Source:
I hear a lot about CBR and VBR; what’s wrong with ABR?

Reply #26
streaming my FLAC library from my home, transcoded to MP3, to my office.

What I meant was, depending on how this streaming is being accomplished, ABR might not make a difference.
The streaming software or gear that you're using is either
  • taking the files "raw" and pumping them through the network—that is, if one file is 320 kbps CBR and the next is ~160 kbps VBR, that's exactly what's going out over the network, so on the receiving end you see the bitrate changing; or
  • transcoding the files as it reads them—that is, no matter what format they are on disk, they get decoded and re-encoded with consistent parameters (that you configured in the streaming software) so what goes out over the network doesn't fluctuate.
If it's #2, then it doesn't matter whether you are making the files be ABR or CBR on disk before they're streamed.

I hear a lot about CBR and VBR; what’s wrong with ABR?

Reply #27
What I meant was, depending on how this streaming is being accomplished, ABR might not make a difference.

Work to do: Please answer from the forum reply about ABR and streaming: if the streaming software transcodes files as it reads them, what happens to the bitrate that goes out over the network?

Record excerpts:
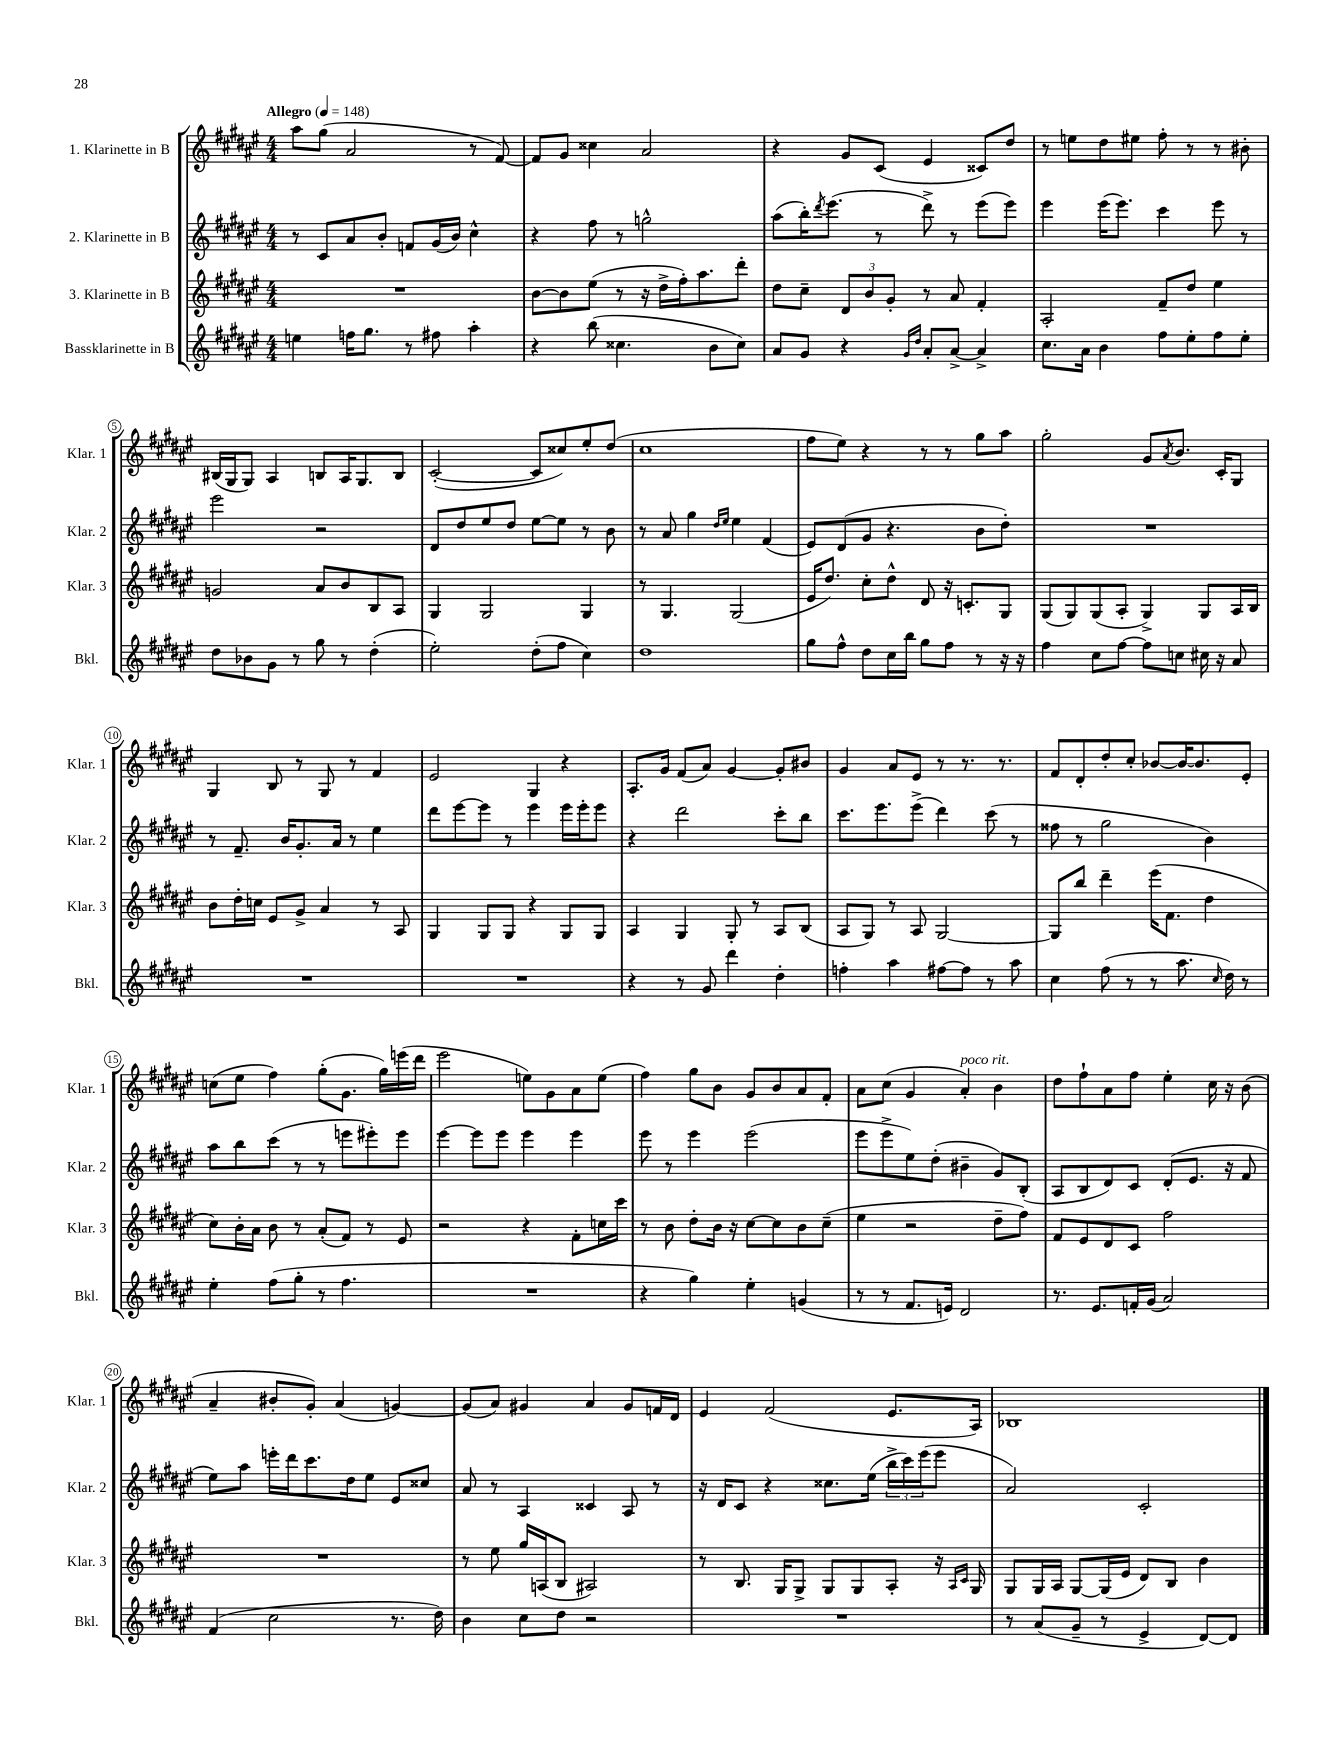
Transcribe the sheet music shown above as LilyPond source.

<<
\new StaffGroup <<
\new Staff = "s0" \with { instrumentName = "1. Klarinette in B" shortInstrumentName = "Klar. 1" } {
    \clef treble \key fis \major \numericTimeSignature \time 4/4 \tempo "Allegro" 4 = 148
    ais''8 gis''8( ais'2 r8 fis'8~) |
    fis'8 gis'8 cisis''4 ais'2 |
    r4 gis'8 cis'8( eis'4 cisis'8) dis''8 |
    r8 e''8 dis''8 eis''8 fis''8-. r8 r8 bis'8-. |
    bis16( gis16 gis8) ais4 b8 ais16 gis8. b8 |
    cis'2~-.( cis'8 cisis''8) eis''8-. dis''8( |
    cis''1 |
    fis''8 eis''8) r4 r8 r8 gis''8 ais''8 |
    gis''2-. gis'8 \acciaccatura { ais'8 } b'8. cis'16-. gis8 |
    gis4 b8 r8 gis8 r8 fis'4 |
    eis'2 gis4 r4 |
    ais8.-. gis'16 fis'8( ais'8) gis'4~ gis'8-. bis'8 |
    gis'4 ais'8 eis'8 r8 r8. r8. |
    fis'8 dis'8-. dis''8-. cis''8-. bes'8~ bes'16~ bes'8. eis'8-. |
    c''8( eis''8 fis''4) gis''8-.( gis'8. gis''16) e'''16( dis'''16 |
    eis'''2 e''8) gis'8 ais'8 e''8( |
    fis''4) gis''8 b'8 gis'8 b'8 ais'8 fis'8-. |
    ais'8 cis''8( gis'4 ais'4-.^\markup { \italic "poco rit." }) b'4 |
    dis''8 fis''8-! ais'8 fis''8 eis''4-. cis''16 r16 b'8( |
    ais'4-- bis'8-. gis'8-.) ais'4( g'4~) |
    g'8( ais'8) gis'4 ais'4 gis'8 f'16 dis'16 |
    eis'4 fis'2( eis'8. ais16) |
    bes1 \bar "|." |
}
\new Staff = "s1" \with { instrumentName = "2. Klarinette in B" shortInstrumentName = "Klar. 2" } {
    \clef treble \key fis \major \numericTimeSignature \time 4/4
    r8 cis'8 ais'8 b'8-. f'8 gis'16( b'16) cis''4-^ |
    r4 fis''8 r8 g''2-^ |
    ais''8( b''16-.) \acciaccatura { dis'''8 } eis'''8.( r8 dis'''8->) r8 eis'''8( eis'''8) |
    eis'''4 eis'''16( eis'''8.) cis'''4 eis'''8 r8 |
    eis'''2 r2 |
    dis'8 dis''8 eis''8 dis''8 eis''8~ eis''8 r8 b'8 |
    r8 ais'8 gis''4 \grace { dis''16 eis''16 } eis''4 fis'4( |
    eis'8) dis'8( gis'8 r4. b'8 dis''8-.) |
    R1 |
    r8 fis'8.-- b'16 gis'8.-. ais'16 r8 eis''4 |
    dis'''8 eis'''8~ eis'''8 r8 eis'''4 eis'''16 eis'''16-. eis'''8 |
    r4 dis'''2 cis'''8-. b''8 |
    cis'''8. eis'''8. eis'''8->( dis'''4) cis'''8( r8 |
    fisis''8 r8 gis''2 b'4) |
    ais''8 b''8 cis'''8( r8 r8 e'''8 eis'''8-.) eis'''8 |
    eis'''4~ eis'''8 eis'''8 eis'''4 eis'''4 |
    eis'''8 r8 eis'''4 eis'''2( |
    eis'''8 eis'''8-> eis''8) dis''8-.( bis'4-- gis'8) b8-.( |
    ais8 b8 dis'8) cis'8 dis'8-.( eis'8. r16 fis'8 |
    eis''8) ais''8 e'''16-. dis'''16 cis'''8. dis''16 eis''8 eis'8 cisis''8 |
    ais'8 r8 ais4 cisis'4 ais8 r8 |
    r16 dis'16 cis'8 r4 cisis''8. eis''16( \tuplet 3/2 { b''16-> cis'''16) eis'''16( } eis'''8 |
    ais'2) cis'2-. \bar "|." |
}
\new Staff = "s2" \with { instrumentName = "3. Klarinette in B" shortInstrumentName = "Klar. 3" } {
    \clef treble \key fis \major \numericTimeSignature \time 4/4
    R1 |
    b'8~ b'8 eis''8( r8 r16 dis''16-> fis''16-.) ais''8. dis'''8-. |
    dis''8 cis''8-- \tuplet 3/2 { dis'8 b'8 gis'8-. } r8 ais'8 fis'4-. |
    ais2-. fis'8-- dis''8 eis''4 |
    g'2 ais'8 b'8 b8 ais8 |
    gis4 gis2 gis4 |
    r8 gis4. gis2( |
    eis'16 dis''8.) cis''8-. dis''8-^ dis'8 r16 c'8.-. gis8 |
    gis8( gis8) gis8( ais8-. gis4->) gis8 ais16 b16 |
    b'8 dis''16-. c''16 eis'8 gis'8-> ais'4 r8 ais8 |
    gis4 gis8 gis8 r4 gis8 gis8 |
    ais4 gis4 gis8-. r8 ais8 b8( |
    ais8 gis8) r8 ais8 gis2~ |
    gis8 b''8 dis'''4-- eis'''16( fis'8. dis''4 |
    cis''8) b'16-. ais'16 b'8 r8 ais'8-.( fis'8) r8 eis'8 |
    r2 r4 fis'8-. c''16 cis'''16 |
    r8 b'8 dis''8-. b'16 r16 cis''8~ cis''8 b'8 cis''8--( |
    eis''4 r2 dis''8-- fis''8) |
    fis'8 eis'8 dis'8 cis'8 fis''2 |
    R1 |
    r8 eis''8 gis''16 a16( b8 ais2) |
    r8 b8. gis16 gis8-> gis8 gis8 ais8-. r16 \grace { ais16 cis'16 } gis16 |
    gis8 gis16 ais16 gis8~ gis16( eis'16 dis'8) b8 b'4 \bar "|." |
}
\new Staff = "s3" \with { instrumentName = "Bassklarinette in B" shortInstrumentName = "Bkl." } {
    \clef treble \key fis \major \numericTimeSignature \time 4/4
    e''4 f''16 gis''8. r8 fis''8 ais''4-. |
    r4 b''8( cisis''4. b'8 cisis''8) |
    ais'8 gis'8 r4 \grace { gis'16 dis''16 } ais'8-. ais'8~-> ais'4-> |
    cis''8. ais'16 b'4 fis''8 eis''8-. fis''8 eis''8-. |
    dis''8 bes'8 gis'8 r8 gis''8 r8 dis''4-.( |
    eis''2-.) dis''8-.( fis''8 cis''4) |
    dis''1 |
    gis''8 fis''8-^ dis''8 cis''16 b''16 gis''8 fis''8 r8 r16 r16 |
    fis''4 cis''8 fis''8~ fis''8 c''8 cis''16 r16 ais'8 |
    R1 |
    R1 |
    r4 r8 gis'8 dis'''4 dis''4-. |
    f''4-. ais''4 fis''8~ fis''8 r8 ais''8 |
    cis''4 fis''8( r8 r8 ais''8. \grace { cis''16 } dis''16) r8 |
    eis''4-. fis''8( gis''8-. r8 fis''4. |
    R1 |
    r4 gis''4) eis''4-. g'4( |
    r8 r8 fis'8. e'16) dis'2 |
    r8. eis'8. f'16-. gis'16( ais'2) |
    fis'4( cis''2 r8. dis''16) |
    b'4 cis''8 dis''8 r2 |
    R1 |
    r8 ais'8( gis'8-- r8 eis'4-> dis'8~) dis'8 \bar "|." |
}
>>
>>
\layout { \context { \Score \override BarNumber.stencil = #(make-stencil-circler 0.1 0.3 ly:text-interface::print) } }
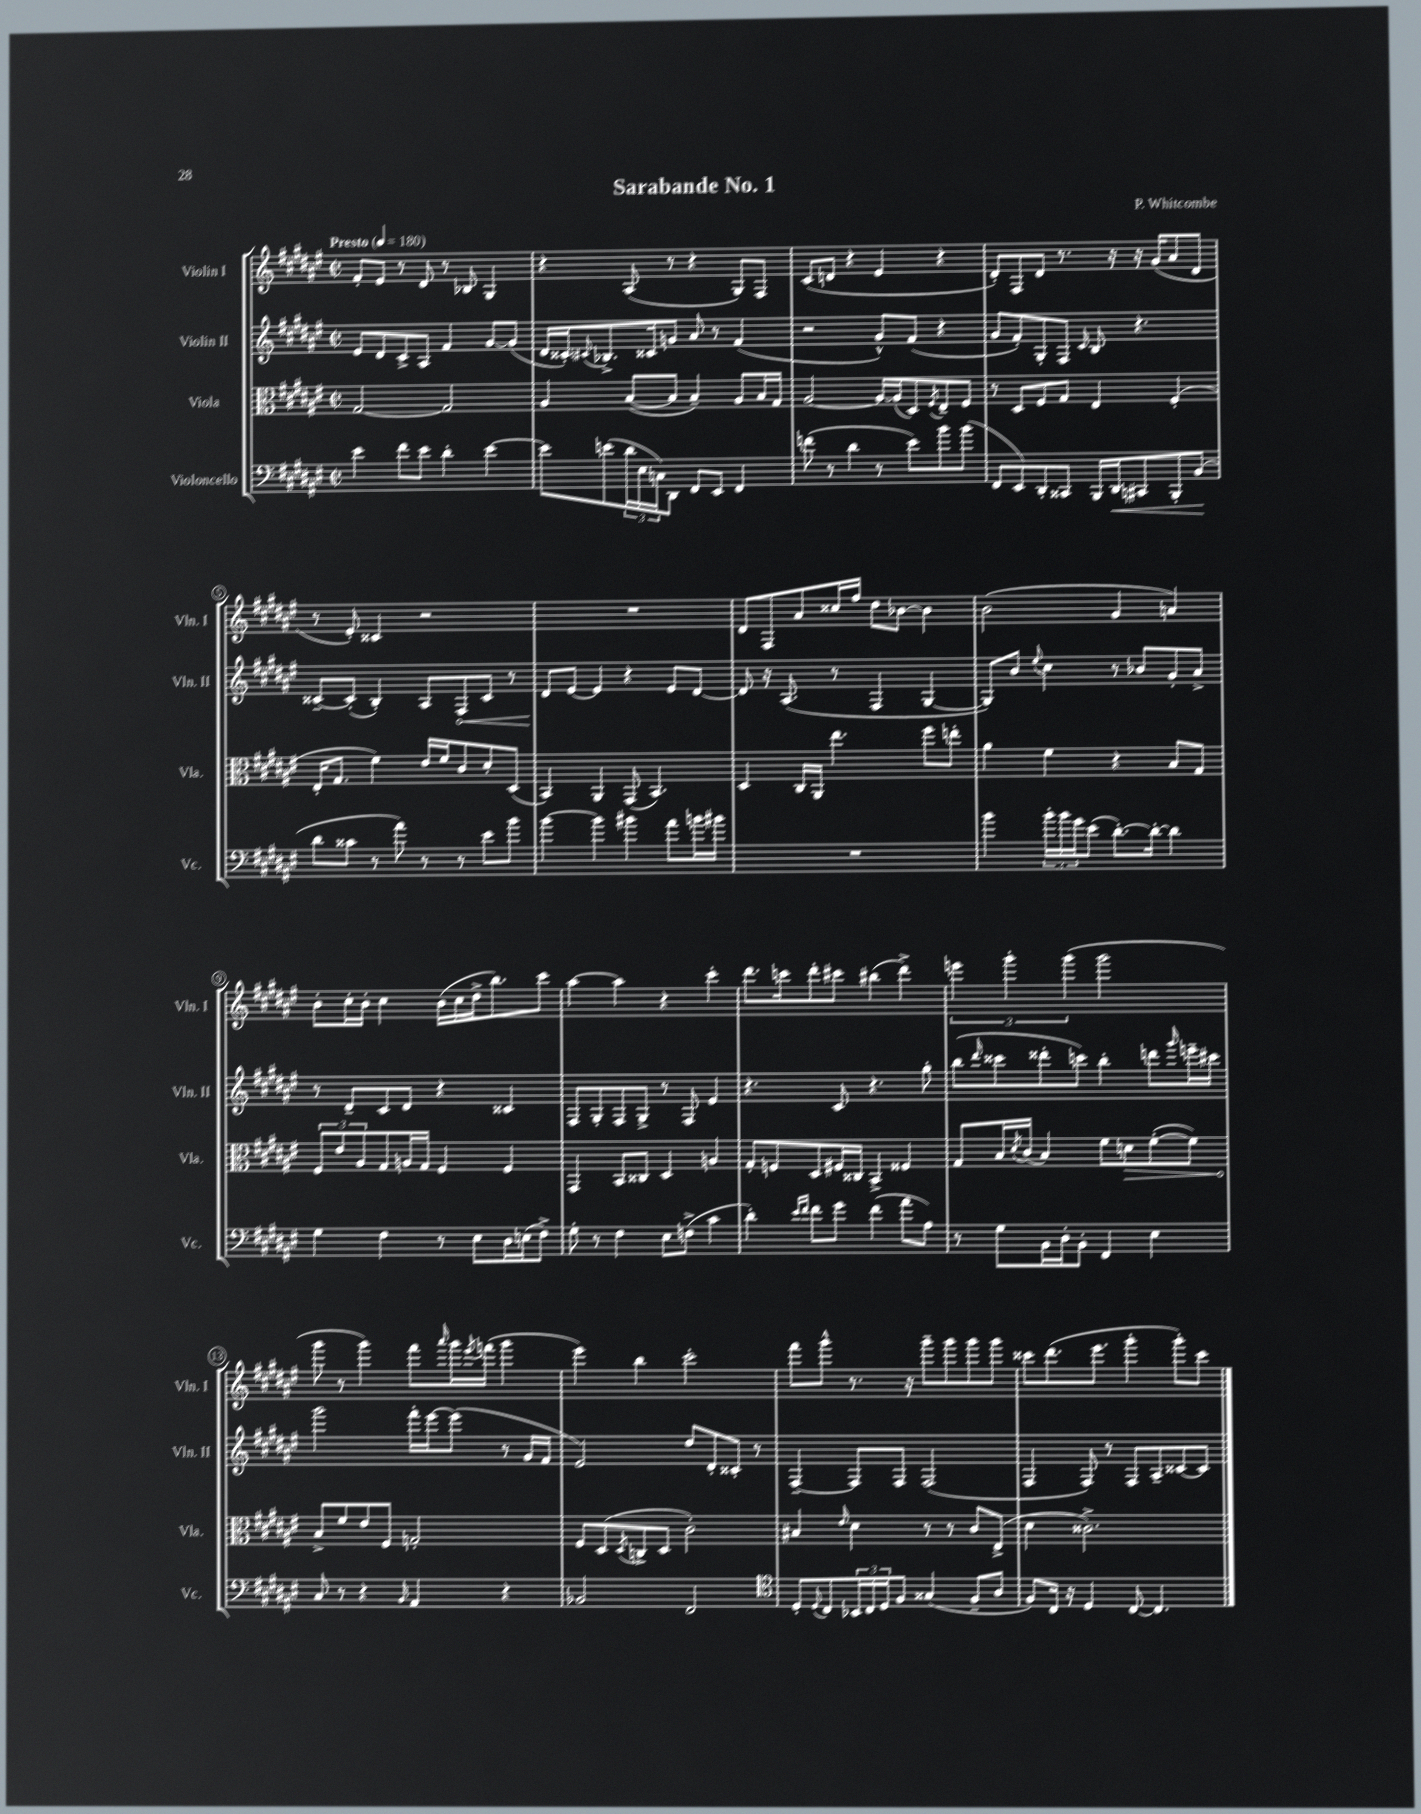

Response to this task: It doesn't fluctuate, because the files are decoded and re-encoded with the consistent parameters configured in the streaming software.